Faktanya, lanjut Shana hingga saat ini pelaksanaan pembangunan di Kokotuku belum dapat dilaksanakan, karena walaupun Master Plan pembangunan di atas lahan seluas 1.280 Ha Kokotuku sendiri sudah dibuat, namun hingga saat ini belum ada Perda yang diterbitkan terkait pembangunan di atas lahan tersebut.
Selain itu, pembangunan di atas lahan Kokotuku belum terlaksana dikarenakan Rencana Tata Ruang Wilayah (RTRW) kawasan tersebut hingga saat ini belum disusun. Dengan demikian belum ada satupun investor yang masuk di kawasan tersebut.
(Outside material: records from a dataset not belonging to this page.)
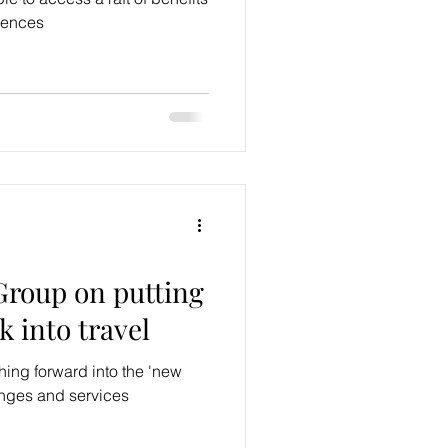
iences
roup on putting
k into travel
ing forward into the 'new
ounges and services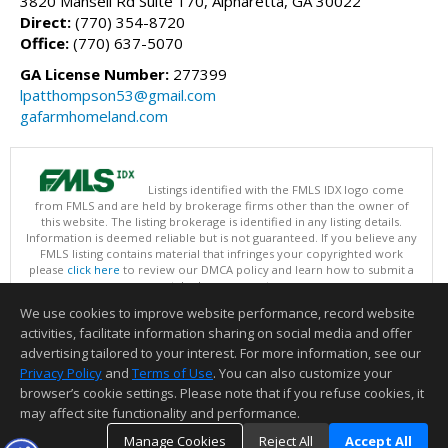
3820 Mansell Rd Suite 170, Alpharetta, GA 30022
Direct:
(770) 354-8720
Office:
(770) 637-5070
GA License Number:
277399
lpatthompson53@gmail.com
gafarmhomeland.com
Listings identified with the FMLS IDX logo come
from FMLS and are held by brokerage firms other than the owner of
this website. The listing brokerage is identified in any listing details.
Information is deemed reliable but is not guaranteed. If you believe any
FMLS listing contains material that infringes your copyrighted work
please
click here
to review our DMCA policy and learn how to submit a
takedown request.
Copyright © 2026 First Multiple Listing Service, Inc
We use cookies to improve website performance, record website
This content last updated on 08/06/2026 09:35 PM.
activities, facilitate information sharing on social media and offer
Information deemed reliable but not guaranteed to be accurate.
advertising tailored to your interest. For more information, see our
Privacy Policy
and
Terms of Use
. You can also customize your
browser’s cookie settings. Please note that if you refuse cookies, it
may affect site functionality and performance.
Manage Cookies
Reject All
Accept All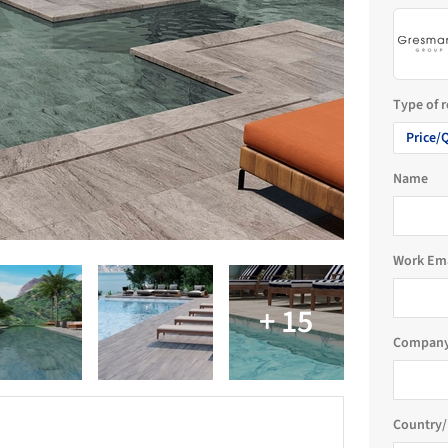
Type of 
Price/
Name
Work Em
Company
Country/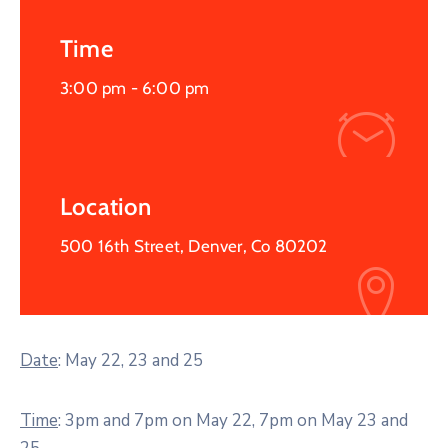
Time
3:00 pm -
6:00 pm
Location
500 16th Street, Denver, Co 80202
Date
: May 22, 23 and 25
Time
: 3pm and 7pm on May 22, 7pm on May 23 and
Dengan demikian, MoU hanyalah tentang kesepahaman antara kedua belah pihak. MoU hanyalah pengantar. MoU tersebut baru akan memiliki kekuatan hukum yang mengikat, apabila poin-poin yang ada dalam MoU tersebut dijabarkan di dalam kontrak atau perjanjian kerja sama.
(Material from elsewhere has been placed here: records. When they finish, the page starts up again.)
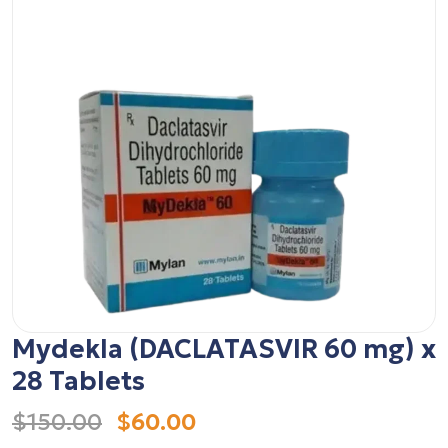
Mydekla (DACLATASVIR 60 mg) x
28 Tablets
$150.00
$60.00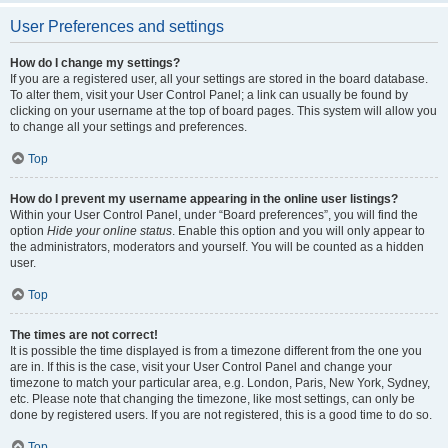
User Preferences and settings
How do I change my settings?
If you are a registered user, all your settings are stored in the board database.
To alter them, visit your User Control Panel; a link can usually be found by
clicking on your username at the top of board pages. This system will allow you
to change all your settings and preferences.
Top
How do I prevent my username appearing in the online user listings?
Within your User Control Panel, under “Board preferences”, you will find the
option
Hide your online status
. Enable this option and you will only appear to
the administrators, moderators and yourself. You will be counted as a hidden
user.
Top
The times are not correct!
It is possible the time displayed is from a timezone different from the one you
are in. If this is the case, visit your User Control Panel and change your
timezone to match your particular area, e.g. London, Paris, New York, Sydney,
etc. Please note that changing the timezone, like most settings, can only be
done by registered users. If you are not registered, this is a good time to do so.
Top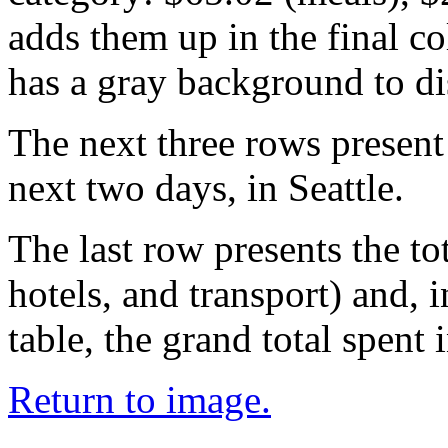
adds them up in the final c
has a gray background to dis
The next three rows present
next two days, in Seattle.
The last row presents the to
hotels, and transport) and, i
table, the grand total spent
Return to image.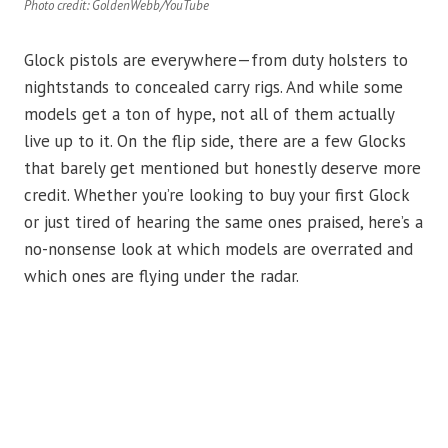
Photo credit: GoldenWebb/YouTube
Glock pistols are everywhere—from duty holsters to
nightstands to concealed carry rigs. And while some
models get a ton of hype, not all of them actually
live up to it. On the flip side, there are a few Glocks
that barely get mentioned but honestly deserve more
credit. Whether you’re looking to buy your first Glock
or just tired of hearing the same ones praised, here’s a
no-nonsense look at which models are overrated and
which ones are flying under the radar.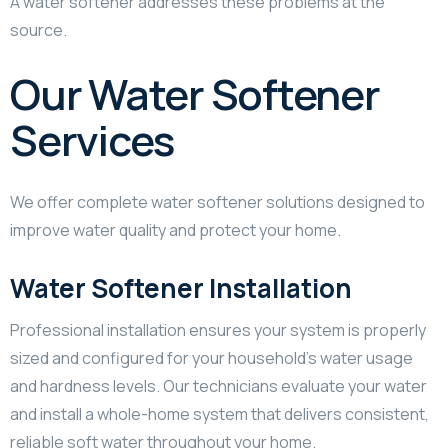
A water softener addresses these problems at the
source.
Our Water Softener
Services
We offer complete water softener solutions designed to
improve water quality and protect your home.
Water Softener Installation
Professional installation ensures your system is properly
sized and configured for your household’s water usage
and hardness levels. Our technicians evaluate your water
and install a whole-home system that delivers consistent,
reliable soft water throughout your home.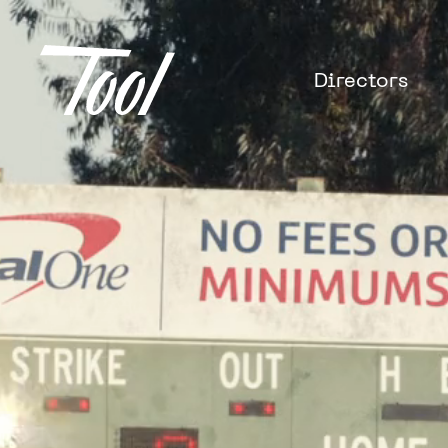
Directors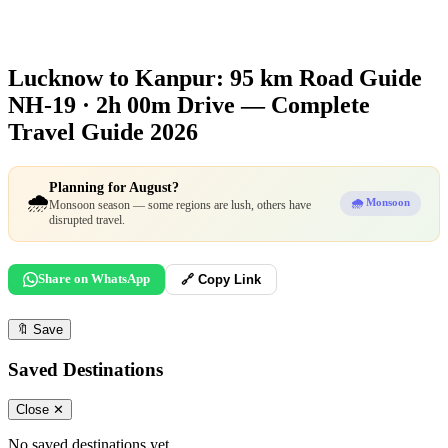
Lucknow to Kanpur: 95 km Road Guide
NH-19 · 2h 00m Drive — Complete
Travel Guide 2026
Planning for August?
🌧️
🌧️ Monsoon
Monsoon season — some regions are lush, others have
disrupted travel.
Share on WhatsApp
🔗 Copy Link
🔖
Save
Saved Destinations
Close ✕
No saved destinations yet.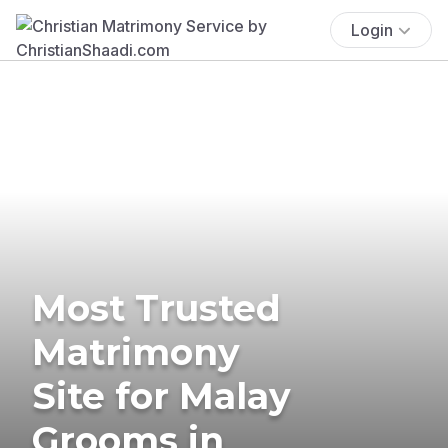
Login
Most Trusted
Matrimony
Site for Malay
Grooms in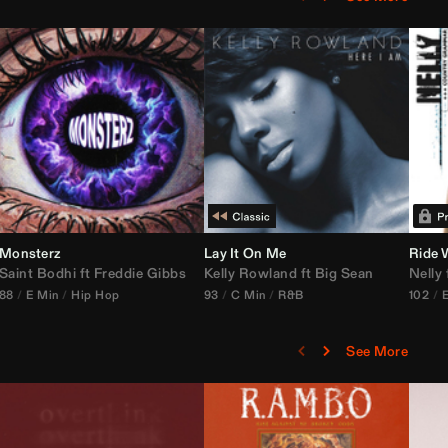
Monsterz
Janice STFU Edit)
Lay It On Me
Ride 
Saint Bodhi
vs
ft
DJ Icon
Freddie Gibbs
Kelly Rowland
ft
Big Sean
Nelly
88
E Min
Hip Hop
93
C Min
R&B
102
See More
Mengapa akhirnya ada Mou antara BOPLBF dengan pihak Kokotuku Sanctuary (KSC)?
Seperti yang sudah dijelaskan di atas, Master Plan Pembangunan di atas lahan Kokotuku seluas 1.280 Ha sudah dibuat, termasuk di dalamnya adalah lahan seluas 200 Ha milik pihak KSC.
Karena pengembangan kawasan sebagai destinasi pariwisata belum terlaksana sampai dengan saat ini, maka KSC akhirnya mencari Badan atau Lembaga Pemerintah yang bisa melakukan koordinasi baik dengan Pemerintah Pusat, Provinsi, maupun dengan Pemerintah Kabupaten, ataupun dengan pihak lain dalam upaya pengembangan kawasan di atas lahan 1.280 Ha di Kokotuku seperti yang direncanakan dalam Master Plan.
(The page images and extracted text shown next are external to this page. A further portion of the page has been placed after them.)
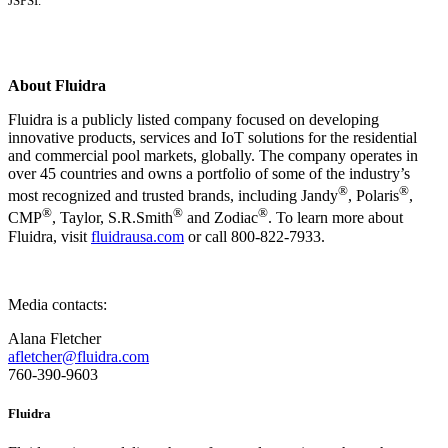
JSPSI.
About Fluidra
Fluidra is a publicly listed company focused on developing
innovative products, services and IoT solutions for the residential
and commercial pool markets, globally. The company operates in
over 45 countries and owns a portfolio of some of the industry’s
®
®
most recognized and trusted brands, including Jandy
, Polaris
,
®
®
®
CMP
, Taylor, S.R.Smith
and Zodiac
. To learn more about
Fluidra, visit
fluidrausa.com
or call 800-822-7933.
Media contacts:
Alana Fletcher
afletcher@fluidra.com
760-390-9603
Fluidra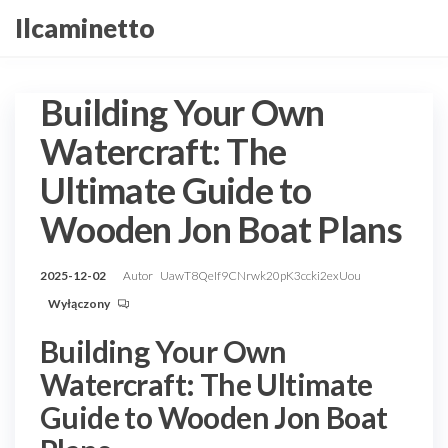
Przejdź
Ilcaminetto
do
treści
Building Your Own
Watercraft: The
Ultimate Guide to
Wooden Jon Boat Plans
2025-12-02
Autor
UawT8QeIf9CNrwk20pK3ccki2exUou
Wyłączony
Building Your Own
Watercraft: The Ultimate
Guide to Wooden Jon Boat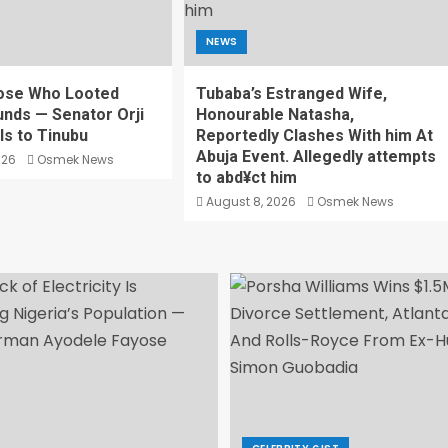
NEWS
ose Who Looted
Tubaba’s Estranged Wife,
unds — Senator Orji
Honourable Natasha,
ls to Tinubu
Reportedly Clashes With him At
Abuja Event. Allegedly attempts
026
Osmek News
to abd¥ct him
August 8, 2026
Osmek News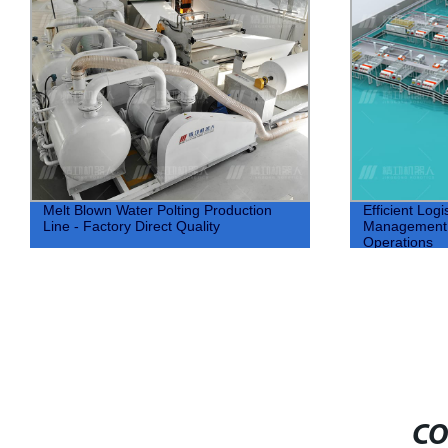
Melt Blown Water Polting Production
Efficient Logi
Line - Factory Direct Quality
Management f
Operations
CO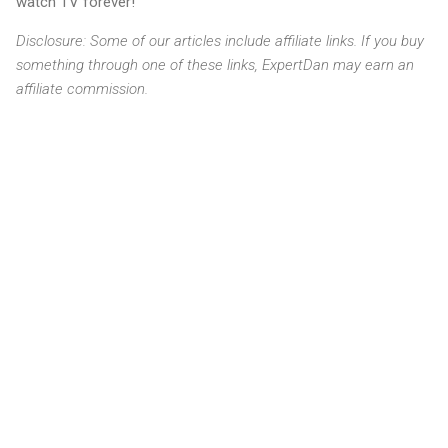
watch TV forever!
Disclosure: Some of our articles include affiliate links. If you buy
something through one of these links, ExpertDan may earn an
affiliate commission.
C
o
m
m
e
n
t
s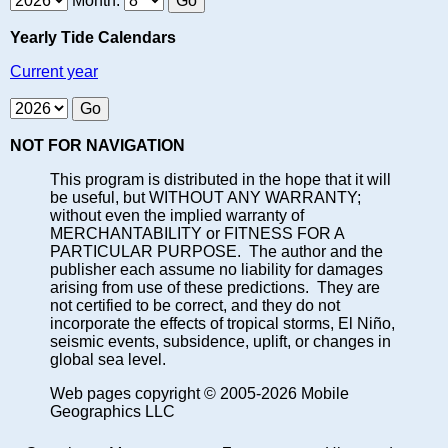
Month:
Yearly Tide Calendars
Current year
NOT FOR NAVIGATION
This program is distributed in the hope that it will
be useful, but WITHOUT ANY WARRANTY;
without even the implied warranty of
MERCHANTABILITY or FITNESS FOR A
PARTICULAR PURPOSE. The author and the
publisher each assume no liability for damages
arising from use of these predictions. They are
not certified to be correct, and they do not
incorporate the effects of tropical storms, El Niño,
seismic events, subsidence, uplift, or changes in
global sea level.
Web pages copyright © 2005-2026 Mobile
Geographics LLC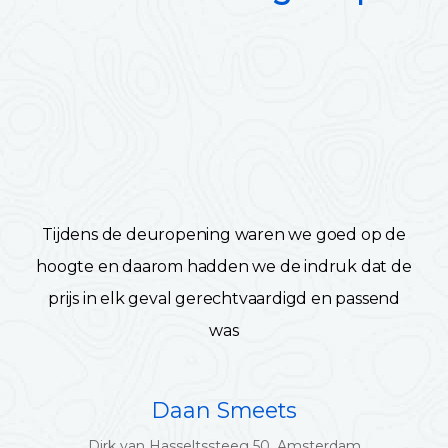
Tijdens de deuropening waren we goed op de
hoogte en daarom hadden we de indruk dat de
prijs in elk geval gerechtvaardigd en passend
was
Daan Smeets
Dirk van Hasseltssteeg 50, Amsterdam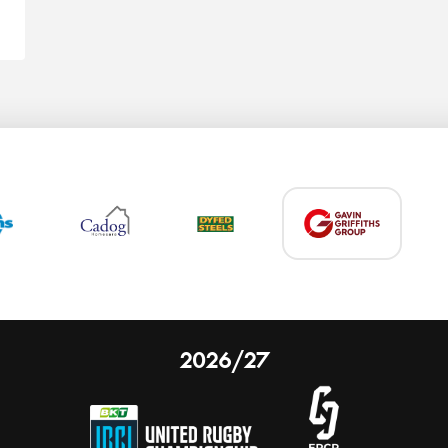
2026/27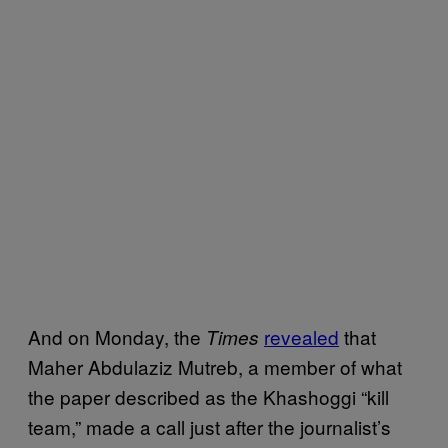
And on Monday, the
revealed
that
Times
Maher Abdulaziz Mutreb, a member of what
the paper described as the Khashoggi “kill
team,” made a call just after the journalist’s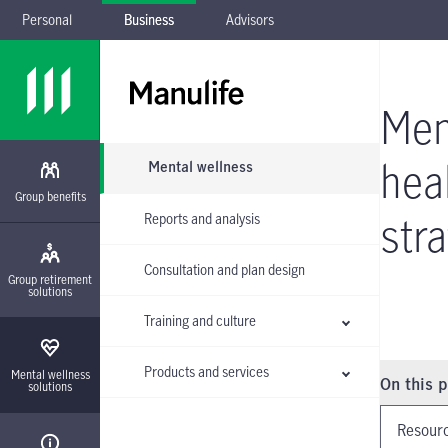
Personal
Business
Advisors
Skip to main navigation
Skip to main content
Skip to footer
Skip the submenu
Men
hea
Mental wellness
Group benefits
str
Reports and analysis
Consultation and plan design
Group retirement
solutions
Training and culture
Products and services
Instructio
Mental wellness
On this 
solutions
Pihak KSC akhirnya memutuskan, bahwa BOPLBF adalah badan atau lembaga pemerintahan yang dianggap memiliki peran strategis untuk sinkronisasi dan koordinasi dengan berbagai kementerian. Dan pengembangan kawasan pariwisata di atas lahan KSC hanya bisa terimplementasikan melalui lembaga pemerintahan. KSC sebagai non-pemerintahan tidak punya wewenang untuk mengimplementasikan hal tersebut.